■ ENTRIES SUPPLIED ■
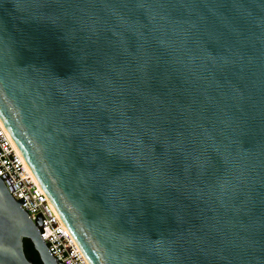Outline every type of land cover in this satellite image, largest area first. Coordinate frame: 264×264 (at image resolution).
Segmentation results:
<instances>
[{"label":"water","instance_id":"obj_1","mask_svg":"<svg viewBox=\"0 0 264 264\" xmlns=\"http://www.w3.org/2000/svg\"><path fill=\"white\" fill-rule=\"evenodd\" d=\"M0 118L90 264H264V0H0Z\"/></svg>","mask_w":264,"mask_h":264},{"label":"built area","instance_id":"obj_2","mask_svg":"<svg viewBox=\"0 0 264 264\" xmlns=\"http://www.w3.org/2000/svg\"><path fill=\"white\" fill-rule=\"evenodd\" d=\"M0 177L34 220L40 215L39 235L59 264H90L47 194L37 181L0 118Z\"/></svg>","mask_w":264,"mask_h":264},{"label":"flooded vegetation","instance_id":"obj_3","mask_svg":"<svg viewBox=\"0 0 264 264\" xmlns=\"http://www.w3.org/2000/svg\"><path fill=\"white\" fill-rule=\"evenodd\" d=\"M23 249L28 258H31L34 264H43L37 250L33 247L30 239L26 236L22 237Z\"/></svg>","mask_w":264,"mask_h":264}]
</instances>
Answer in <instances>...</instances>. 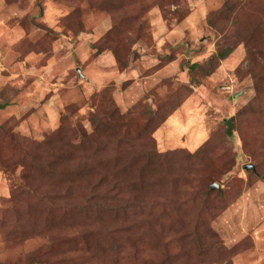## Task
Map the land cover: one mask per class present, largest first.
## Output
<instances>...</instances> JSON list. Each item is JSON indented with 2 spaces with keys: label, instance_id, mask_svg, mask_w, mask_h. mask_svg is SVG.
<instances>
[{
  "label": "rangeland",
  "instance_id": "obj_1",
  "mask_svg": "<svg viewBox=\"0 0 264 264\" xmlns=\"http://www.w3.org/2000/svg\"><path fill=\"white\" fill-rule=\"evenodd\" d=\"M114 1L0 0V264H264V0ZM76 131L104 147L75 161L119 136L124 160L184 153L137 194L115 181L125 218L69 213L41 144Z\"/></svg>",
  "mask_w": 264,
  "mask_h": 264
},
{
  "label": "trees",
  "instance_id": "obj_2",
  "mask_svg": "<svg viewBox=\"0 0 264 264\" xmlns=\"http://www.w3.org/2000/svg\"><path fill=\"white\" fill-rule=\"evenodd\" d=\"M101 1L104 5L116 6L118 4V2L114 0ZM234 51L235 45L231 43L227 44L212 55L210 63L213 61H223ZM198 66V64L193 65L191 70H194V68ZM207 73L210 72L207 71ZM164 122L165 119L162 120L161 124ZM231 123L232 119L228 121L229 136H232ZM54 137H56L58 141H61V132L56 133ZM123 141L124 137L119 136L117 143L114 145V151L111 153V159L108 157L109 154H106L104 155L106 157L95 158L91 155L87 160L77 159L75 161L70 159L69 155L76 149L83 150L86 146L90 145L95 148V153H100L103 151L101 148L104 147V144L91 139L89 140L85 135L79 133V131L71 132L68 138L61 142L60 146H57L58 144L51 139L45 140L41 146H43L45 150H48V161L46 159L48 163L47 174L51 177H60V179L63 178L68 181H66L68 184L67 186L54 189L52 194H49L50 202L55 204L58 199L57 195L61 194V200L63 201L61 205L64 207L65 211L69 213L77 212L81 209L83 212L92 210L99 215L109 214L111 218H125L141 201H138L136 198L128 199L125 192L122 191L123 189L117 186L119 180L121 181L127 178L128 187L131 190L130 194H137L142 186H145L150 180L158 179L165 181V179L173 177L176 172L174 171L176 169L175 166L180 162L181 154L184 153L183 151L179 152L175 150L158 153L154 149L147 148L138 151L136 154H130L124 160L121 154ZM56 146L58 147L57 150L55 149ZM53 151L56 152L53 153ZM202 153V150H198L190 156L200 157ZM33 160L34 158H30L29 155H26V167H34ZM98 169L104 172V174L96 176L95 174ZM110 170H115L116 172L110 176ZM76 178L84 182L85 192L79 190L74 193L73 186H71L73 182L71 180ZM215 193H217V191H208L206 194L212 196ZM194 231H196V228ZM208 232L210 234L209 230ZM109 240L110 247H113L114 244L111 243L113 240L111 238ZM198 244H200V241Z\"/></svg>",
  "mask_w": 264,
  "mask_h": 264
},
{
  "label": "water",
  "instance_id": "obj_3",
  "mask_svg": "<svg viewBox=\"0 0 264 264\" xmlns=\"http://www.w3.org/2000/svg\"><path fill=\"white\" fill-rule=\"evenodd\" d=\"M246 170H247V171H254V170H255V167L252 166V165H247V166H246ZM215 188H220V187H219L218 185H214V186H212L211 189H215Z\"/></svg>",
  "mask_w": 264,
  "mask_h": 264
}]
</instances>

■ TASK BRIEF ■
Collect every line in the records above that contains the word "water". The match is case-sensitive.

■ ANSWER BELOW ■
[{"label":"water","instance_id":"obj_1","mask_svg":"<svg viewBox=\"0 0 264 264\" xmlns=\"http://www.w3.org/2000/svg\"><path fill=\"white\" fill-rule=\"evenodd\" d=\"M0 118L90 264H264V0H0Z\"/></svg>","mask_w":264,"mask_h":264},{"label":"built area","instance_id":"obj_2","mask_svg":"<svg viewBox=\"0 0 264 264\" xmlns=\"http://www.w3.org/2000/svg\"><path fill=\"white\" fill-rule=\"evenodd\" d=\"M0 177L34 220L40 215L39 235L59 264H90L47 194L37 181L0 118Z\"/></svg>","mask_w":264,"mask_h":264},{"label":"flooded vegetation","instance_id":"obj_3","mask_svg":"<svg viewBox=\"0 0 264 264\" xmlns=\"http://www.w3.org/2000/svg\"><path fill=\"white\" fill-rule=\"evenodd\" d=\"M23 249L28 258H31L34 264H43L37 250L33 247L30 239L26 236L22 237Z\"/></svg>","mask_w":264,"mask_h":264}]
  "label": "water",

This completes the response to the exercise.